Eu também já fui brasileiro, já fui moreno como vocês. Já
curti praia não pensava em nada...
Já torci pro Flamengo, gritava seu nome com força e
emoção...
Aprendi nos churrascos, nas mesas dos bares e nas compras
com crediário, que sofrer calado é uma virtude nossa.
Aprendi sendo brasileiro que é melhor não gostar de política
e ser governado por quem adora.
Aprendi a usar meu tempo livre de maneira boçal. Assistindo
Big Brother Brasil e lixo na Tv. Aprendi a não questionar o Jornal e aceitar o
que a Veja diz.
Às vezes dá um pesar muito grande e tento navegar contra a
maré, reclamo no elevador (do calor) e de algum escândalo do Jornal Nacional,
mas, logo passa...
Eu também já fui brasileiro, não dava valor à escola e não
clamava por melhor serviço de saúde. Fui brasileiro também quando recriminei a
greve da PM e aceitei o discurso da Globo.

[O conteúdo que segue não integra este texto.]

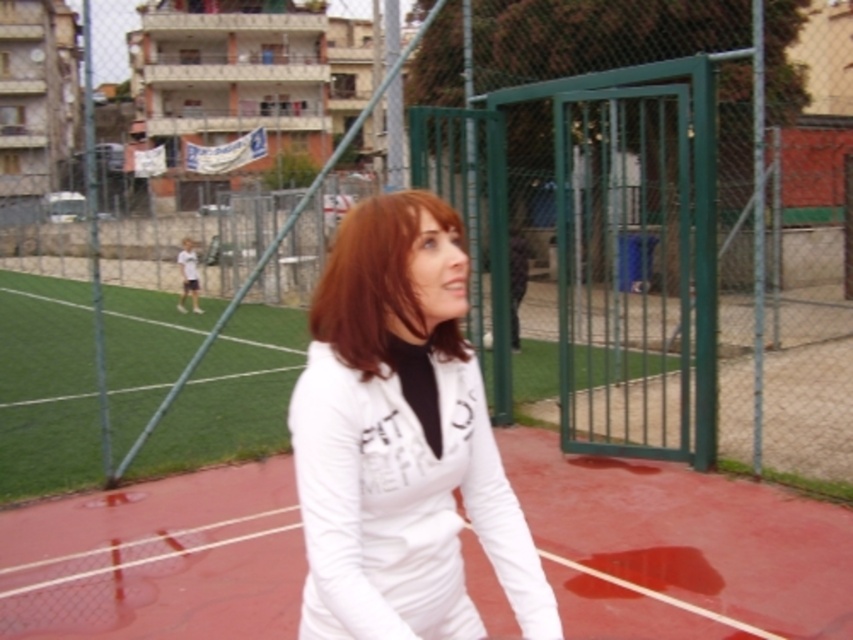
You are standing on the sports court and want to walk from point (480, 561) to point (396, 259). Which direction should you move to get closer to your destination?

To move from point (480, 561) to point (396, 259), you should move towards the direction away from the viewer since point (396, 259) is further away from the viewer compared to point (480, 561).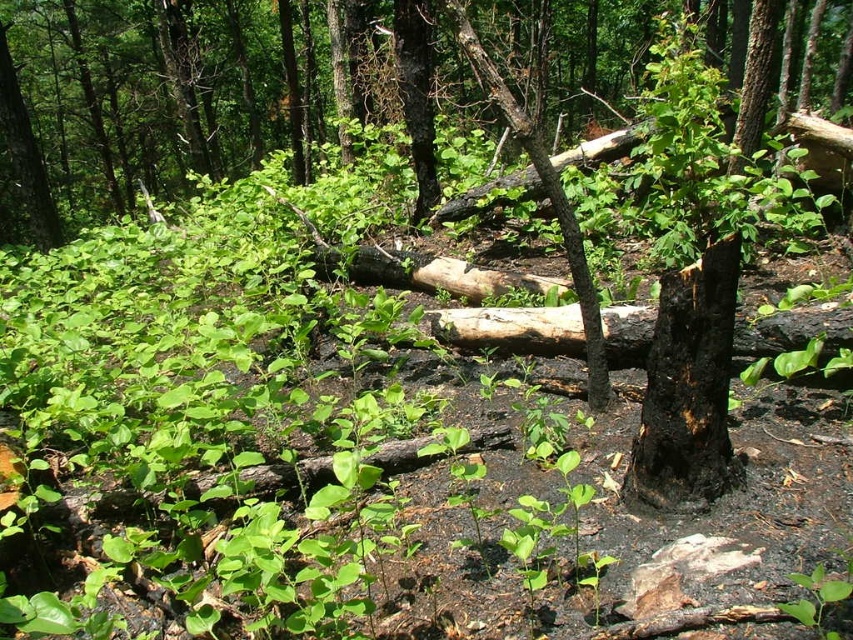
You are a hiker who has just entered the forest and wants to reach the green leafy tree at center. If you are standing at the origin point, which is the starting point of your hike, what are the coordinates you need to move to in order to reach the tree?

The coordinates to reach the green leafy tree at center are point (148, 99).

From the picture: You are a hiker in the forest and want to find the tallest object between the green leafy tree at center and the charcoal black bark at center. Which one should you look at?

The green leafy tree at center is taller than the charcoal black bark at center, so you should look at the green leafy tree at center.

From the picture: You are a botanist studying the regrowth of vegetation after a fire. You observe the green leafy tree at center and the charcoal black bark at center. Which of these two objects is bigger in size?

The green leafy tree at center is larger in size than the charcoal black bark at center.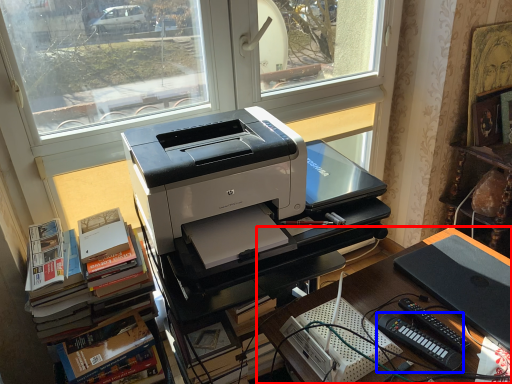
Question: Which of the following is the closest to the observer, desk (highlighted by a red box) or equipment (highlighted by a blue box)?

Choices:
 (A) desk
 (B) equipment

Answer: (A)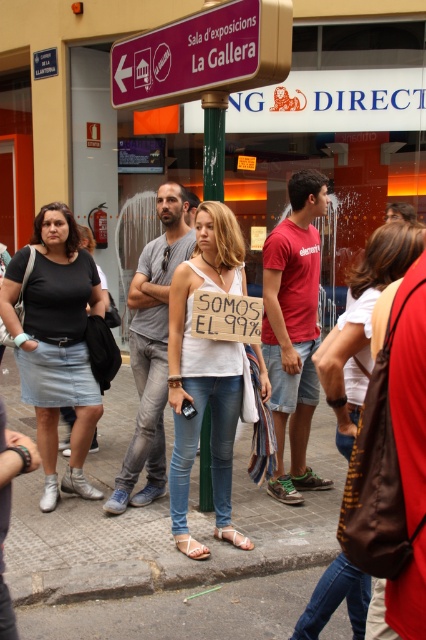
Question: Which of these objects is positioned farthest from the gray concrete pavement at center?

Choices:
 (A) red cotton t-shirt at center
 (B) denim skirt at left
 (C) white cotton tank top at center
 (D) denim jeans at center

Answer: (B)

Question: Among these objects, which one is nearest to the camera?

Choices:
 (A) denim skirt at left
 (B) denim jeans at center
 (C) red cotton t-shirt at center
 (D) purple plastic sign at upper center

Answer: (D)

Question: Considering the relative positions of gray concrete pavement at center and purple plastic sign at upper center in the image provided, where is gray concrete pavement at center located with respect to purple plastic sign at upper center?

Choices:
 (A) below
 (B) above

Answer: (A)

Question: Can you confirm if denim skirt at left is smaller than denim jeans at center?

Choices:
 (A) no
 (B) yes

Answer: (B)

Question: Which object is positioned farthest from the purple plastic sign at upper center?

Choices:
 (A) denim jeans at center
 (B) denim skirt at left
 (C) red cotton t-shirt at center
 (D) gray concrete pavement at center

Answer: (D)

Question: Can you confirm if gray concrete pavement at center is bigger than purple plastic sign at upper center?

Choices:
 (A) yes
 (B) no

Answer: (A)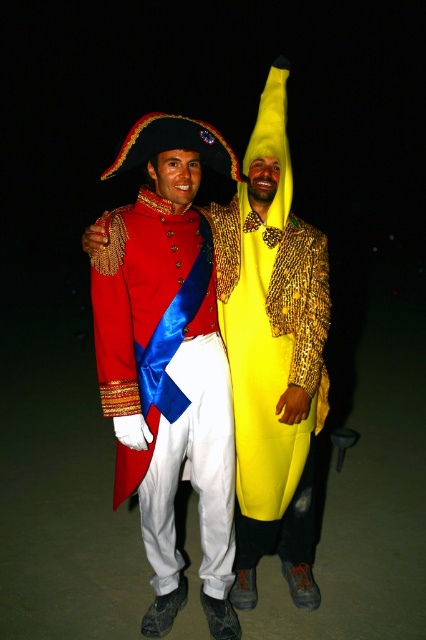
You are a photographer setting up a camera 1 meter away from the shiny red coat at center and the yellow matte banana at center. Can you fit both subjects into a single frame that is 1 meter wide without moving the camera?

The distance between the shiny red coat at center and yellow matte banana at center is 22.30 centimeters. Since the camera frame is 1 meter wide and the subjects are only 22.30 cm apart, both can easily fit within the frame without moving the camera.

You are a photographer trying to capture a clear photo of the shiny red coat at center and the yellow matte banana at center. Since the camera can only focus on objects at the same distance, which object should you move closer to the camera to align their distances?

To align their distances, you should move the yellow matte banana at center closer to the camera because the shiny red coat at center is currently closer to the viewer. Moving the banana forward will bring it to the same distance as the coat, allowing both to be in focus.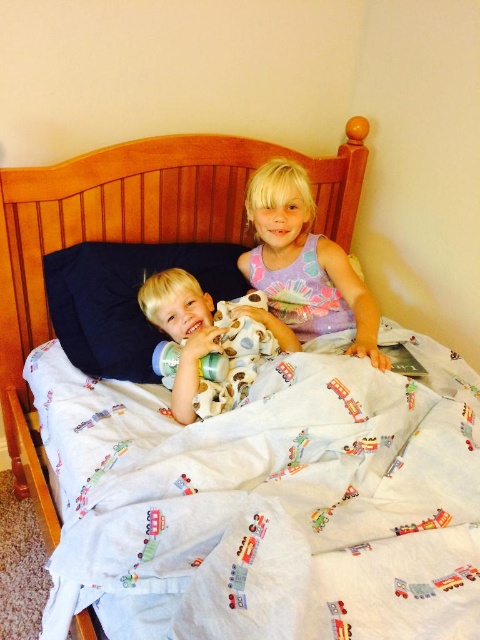
You are a photographer standing in front of the bed. You want to take a photo of the two children while ensuring that both points remain visible in the frame. Given that point A is at coordinates point (333, 285) and point B is at coordinates point (194, 298), which point should you position closer to the camera to ensure both points stay in the frame?

Since point A at coordinates point (333, 285) is behind point B at coordinates point (194, 298), positioning point B closer to the camera will ensure both points remain visible in the frame.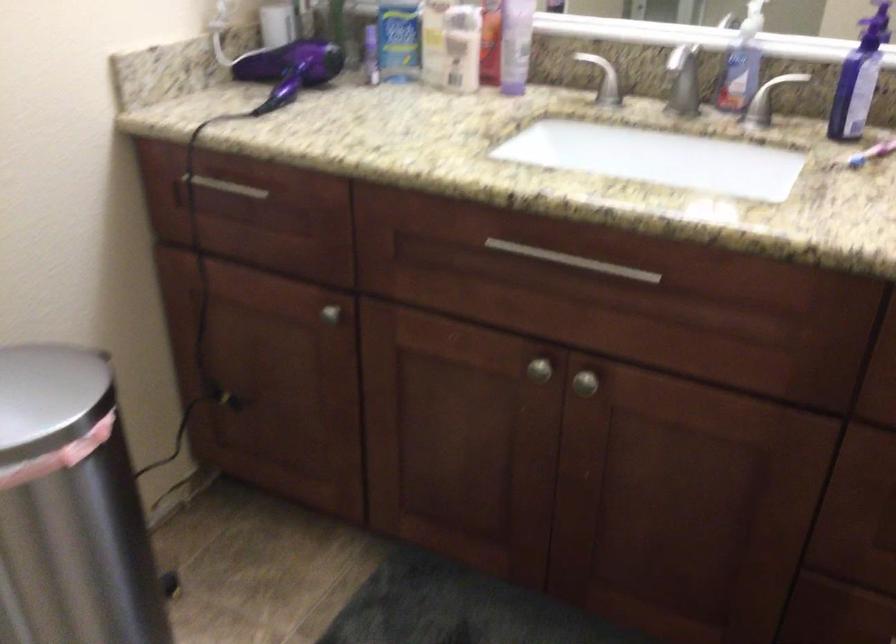
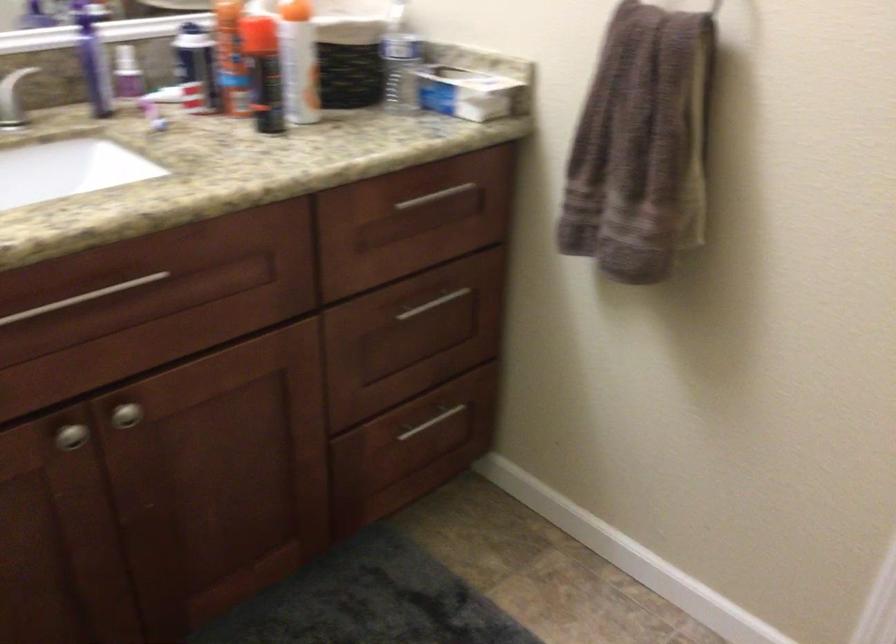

Sendo brasileiro sou responsável pelas mortes nos hospitais,
pelas balas perdidas e pela corrupção.
Hoje, tento ser Brasileiro. Com B maiúsculo, com opinião
formada. Tento expor minhas ideias nas ruas, mas, não me dão atenção. Hoje
tento ser Brasileiro participo de manifestação, mas, o pior, é receber olhares
desaprovadores e ser xingado por estar lutando. Em breve serei professor e
tentarei nas salas de aula formar Brasileiros. Sei que a luta será difícil,
pois o Estado se contenta com qualquer cidadão, mesmo que seja com “b”
minúsculo.
*Inspirado por Carlos Drummond de Andrade
Tambem já fui
brasileiro
Eu
também já fui brasileiro
Moreno como vocês. Ponteei viola, guiei forde e aprendi na mesa dos bares que o nacionalismo é uma virtude Mas há uma hora em que os bares se fecham e todas as virtudes se negam.
Eu
também já fui poeta.
Bastava olhar para mulher, pensava logo nas estrelas e outros substantivos celestes. Mas eram tantas, o céu tamanho, minha poesia perturbou-se.
Eu
também já tive meu ritmo.
Fazia isto, dizia aquilo. E meus amigos me queriam, meus inimigos me odiavam. Eu irônico deslizava satisfeito de ter meu ritmo. Mas acabei confundindo tudo. Hoje não deslizo mais não, não sou irónico mais não, não tenho ritmo mais não.